## PROMPT
Report every line of the items below that contains the word "present", copying each such line in full.

## DATA SUPPLIED

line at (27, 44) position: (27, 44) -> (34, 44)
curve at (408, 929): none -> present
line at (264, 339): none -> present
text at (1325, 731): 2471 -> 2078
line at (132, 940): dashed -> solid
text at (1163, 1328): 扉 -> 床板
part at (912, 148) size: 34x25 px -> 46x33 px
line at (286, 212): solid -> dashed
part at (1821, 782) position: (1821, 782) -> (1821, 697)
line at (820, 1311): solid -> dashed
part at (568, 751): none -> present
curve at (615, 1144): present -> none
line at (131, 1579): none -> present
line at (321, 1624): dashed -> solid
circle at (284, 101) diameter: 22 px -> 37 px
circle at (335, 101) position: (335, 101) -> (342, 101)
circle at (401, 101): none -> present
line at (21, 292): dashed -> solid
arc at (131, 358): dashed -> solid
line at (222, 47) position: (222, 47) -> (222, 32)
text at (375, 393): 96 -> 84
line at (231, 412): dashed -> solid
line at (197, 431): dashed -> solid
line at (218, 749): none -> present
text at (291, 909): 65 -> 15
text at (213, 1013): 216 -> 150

## RESPONSE TO THE TASK
curve at (408, 929): none -> present
line at (264, 339): none -> present
part at (568, 751): none -> present
curve at (615, 1144): present -> none
line at (131, 1579): none -> present
circle at (401, 101): none -> present
line at (218, 749): none -> present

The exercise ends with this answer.